Starting with a nice canvas - like the depth and height of the breeder tank
Have the PC lighting (current 2 x 96 w bulbs - 6700/10,000 bulbs) 

Thinking of ADA aquasoil amazonia type 2 and powersand
Question #1 - how much of both for this tank and what type powersand?
Question #2 - where is the cheapest place to buy this online?
Question #3 - what is the best filter? (using a fluval at this time - it gets aggrivating)
Question #4 - where can i find the marbled aquatic stones i see in the amano scapes?
Question #5 - where can i find driftwood - looking for manzanita - like the twisted branching look.


Any help would be great.


----------



## erijnal (Apr 5, 2006)

skewlboy, if you ask Jeff in the Aquarium Design Group in the sponsor's forums, you'll be able to get an answer to your first question.

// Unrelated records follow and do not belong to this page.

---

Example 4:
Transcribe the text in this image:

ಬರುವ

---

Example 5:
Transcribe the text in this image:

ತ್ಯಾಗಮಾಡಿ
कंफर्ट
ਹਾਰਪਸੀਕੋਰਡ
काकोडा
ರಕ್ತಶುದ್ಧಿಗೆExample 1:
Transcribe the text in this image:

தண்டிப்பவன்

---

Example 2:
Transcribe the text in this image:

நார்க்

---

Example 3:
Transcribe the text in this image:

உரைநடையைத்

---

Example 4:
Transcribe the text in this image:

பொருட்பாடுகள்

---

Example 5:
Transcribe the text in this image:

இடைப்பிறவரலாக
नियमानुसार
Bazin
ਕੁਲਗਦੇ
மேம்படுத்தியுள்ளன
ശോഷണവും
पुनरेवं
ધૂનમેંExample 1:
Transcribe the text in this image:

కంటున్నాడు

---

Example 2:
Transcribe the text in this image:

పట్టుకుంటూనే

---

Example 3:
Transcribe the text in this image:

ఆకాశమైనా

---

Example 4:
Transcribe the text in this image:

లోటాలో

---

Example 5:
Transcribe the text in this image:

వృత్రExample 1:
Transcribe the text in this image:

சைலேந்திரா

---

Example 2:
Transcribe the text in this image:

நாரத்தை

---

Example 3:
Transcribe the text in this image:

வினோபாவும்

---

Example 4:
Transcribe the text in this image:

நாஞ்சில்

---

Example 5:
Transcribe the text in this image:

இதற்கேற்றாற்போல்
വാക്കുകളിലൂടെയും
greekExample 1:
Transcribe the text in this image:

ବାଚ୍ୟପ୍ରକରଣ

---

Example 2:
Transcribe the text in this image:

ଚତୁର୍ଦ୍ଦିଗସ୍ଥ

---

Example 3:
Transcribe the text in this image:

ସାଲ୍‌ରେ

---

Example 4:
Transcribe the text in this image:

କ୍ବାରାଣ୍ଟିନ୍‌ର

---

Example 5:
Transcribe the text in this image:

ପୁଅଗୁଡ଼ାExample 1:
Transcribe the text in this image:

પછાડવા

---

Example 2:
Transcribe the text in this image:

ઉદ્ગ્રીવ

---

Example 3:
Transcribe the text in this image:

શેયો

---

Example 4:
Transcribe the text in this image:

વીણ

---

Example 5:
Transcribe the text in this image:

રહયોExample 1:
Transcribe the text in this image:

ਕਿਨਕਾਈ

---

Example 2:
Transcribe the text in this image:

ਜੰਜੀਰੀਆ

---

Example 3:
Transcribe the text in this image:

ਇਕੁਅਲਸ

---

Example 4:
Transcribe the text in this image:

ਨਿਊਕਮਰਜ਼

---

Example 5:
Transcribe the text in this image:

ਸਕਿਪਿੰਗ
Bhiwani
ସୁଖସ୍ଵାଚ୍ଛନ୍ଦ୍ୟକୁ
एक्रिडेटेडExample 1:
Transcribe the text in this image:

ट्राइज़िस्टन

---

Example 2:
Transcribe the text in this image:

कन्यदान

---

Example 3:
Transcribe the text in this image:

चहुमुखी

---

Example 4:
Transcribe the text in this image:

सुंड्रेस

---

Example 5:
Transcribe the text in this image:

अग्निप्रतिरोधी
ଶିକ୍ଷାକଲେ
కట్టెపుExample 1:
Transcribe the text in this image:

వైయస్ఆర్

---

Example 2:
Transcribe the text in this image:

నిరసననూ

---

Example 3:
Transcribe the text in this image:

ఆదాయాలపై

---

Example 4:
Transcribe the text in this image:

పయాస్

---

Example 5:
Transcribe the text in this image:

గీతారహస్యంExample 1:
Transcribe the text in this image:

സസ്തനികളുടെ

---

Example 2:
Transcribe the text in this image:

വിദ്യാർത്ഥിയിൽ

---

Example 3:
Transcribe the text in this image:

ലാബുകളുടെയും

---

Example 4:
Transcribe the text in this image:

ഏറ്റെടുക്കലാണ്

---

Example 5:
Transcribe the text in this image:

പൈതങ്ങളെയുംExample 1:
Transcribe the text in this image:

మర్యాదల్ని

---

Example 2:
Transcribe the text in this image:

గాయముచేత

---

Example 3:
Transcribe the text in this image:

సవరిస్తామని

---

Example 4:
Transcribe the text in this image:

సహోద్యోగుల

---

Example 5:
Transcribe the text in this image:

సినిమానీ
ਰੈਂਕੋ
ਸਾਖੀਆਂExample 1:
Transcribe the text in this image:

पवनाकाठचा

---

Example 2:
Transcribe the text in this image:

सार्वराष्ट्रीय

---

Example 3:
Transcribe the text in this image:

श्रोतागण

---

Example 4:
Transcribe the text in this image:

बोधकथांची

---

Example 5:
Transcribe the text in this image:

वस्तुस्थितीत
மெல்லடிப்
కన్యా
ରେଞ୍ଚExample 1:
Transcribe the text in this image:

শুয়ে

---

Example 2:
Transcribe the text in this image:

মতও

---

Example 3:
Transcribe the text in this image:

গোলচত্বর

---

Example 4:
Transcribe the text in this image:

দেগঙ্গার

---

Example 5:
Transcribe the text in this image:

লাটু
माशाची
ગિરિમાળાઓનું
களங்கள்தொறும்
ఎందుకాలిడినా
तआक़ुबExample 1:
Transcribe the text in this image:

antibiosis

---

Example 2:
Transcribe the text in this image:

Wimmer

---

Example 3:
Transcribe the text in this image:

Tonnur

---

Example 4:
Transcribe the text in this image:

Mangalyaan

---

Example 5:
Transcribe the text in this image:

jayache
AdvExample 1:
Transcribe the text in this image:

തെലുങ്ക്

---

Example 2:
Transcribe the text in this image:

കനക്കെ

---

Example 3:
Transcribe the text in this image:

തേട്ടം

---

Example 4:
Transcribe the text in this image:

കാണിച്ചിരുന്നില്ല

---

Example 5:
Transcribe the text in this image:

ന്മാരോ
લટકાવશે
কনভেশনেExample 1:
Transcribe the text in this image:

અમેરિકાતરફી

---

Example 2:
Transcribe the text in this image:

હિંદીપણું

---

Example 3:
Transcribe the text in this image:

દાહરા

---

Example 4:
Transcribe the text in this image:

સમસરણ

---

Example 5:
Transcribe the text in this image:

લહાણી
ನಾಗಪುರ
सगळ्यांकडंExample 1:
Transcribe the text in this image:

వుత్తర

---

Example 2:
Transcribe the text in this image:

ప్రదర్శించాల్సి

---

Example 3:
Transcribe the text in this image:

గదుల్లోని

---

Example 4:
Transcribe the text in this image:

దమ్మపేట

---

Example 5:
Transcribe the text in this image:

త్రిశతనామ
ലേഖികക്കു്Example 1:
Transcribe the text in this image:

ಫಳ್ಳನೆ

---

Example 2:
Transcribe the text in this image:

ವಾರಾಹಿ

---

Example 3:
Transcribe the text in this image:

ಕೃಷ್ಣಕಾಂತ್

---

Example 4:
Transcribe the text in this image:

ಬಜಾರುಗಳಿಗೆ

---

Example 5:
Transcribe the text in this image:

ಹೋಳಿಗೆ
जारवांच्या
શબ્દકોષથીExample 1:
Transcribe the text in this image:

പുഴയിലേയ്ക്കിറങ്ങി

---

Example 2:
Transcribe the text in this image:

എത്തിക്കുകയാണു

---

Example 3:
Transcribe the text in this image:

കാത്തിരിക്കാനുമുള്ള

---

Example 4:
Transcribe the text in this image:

As for the rest, I think ADG provides aquasoil and powersand at good prices. I personally like the Eheim canister filters for filtration. The stones you might be able to find from a supplier, but I think there's a guy at the PlantedTank that's selling Seiryu stone. You can find driftwood at manzanita.com.


----------



## Left C (Jun 14, 2005)

Hi skewlboy

I can help you some with the math involved. ADA sales those substrate products in liters. One liter = ~ 61 cubic inches.

A 9L bag of Aquasoil is 549 cubic inches and a 3L bag is 183 cubic inches.

Power Sand comes in several sizes:
2L or 122 cubic inches
6L or 366 cubic inches
18L or 1098 cubic inches (you wouldn't need this size)

Your 40 breeder has a 36" x 18" footprint. 1" of subrate is 648 cubic inches (1"x36"x18") or 10.6L.

Let's say that you wanted a substrate depth of 3"; that would be 1944 cubic inches or 31.9L.

You just do the math for each when you decide the substrate height of each.

This link shows how much of each to use for an aquarium with a 36"x18" footprint: http://www.adgshop.com/ProductDetails.asp?ProductCode=104-001&Show=TechSpecs

I was looking at some tank setup how-to's last night, and some folks use a mesh screen over the Power Sand.

I hope this helps you.

Left C


----------



## AaronT (Apr 26, 2004)

You can often times find good stone at local rock yards for a fraction of the cost of stone online or in a LFS. For a 40 breeder I would go with either the Rena XP3 or the Eheim 2026 Pro II. Obviously, the Eheim is a tad nicer, but the Rena is nice too. I have both and would buy either one again.


----------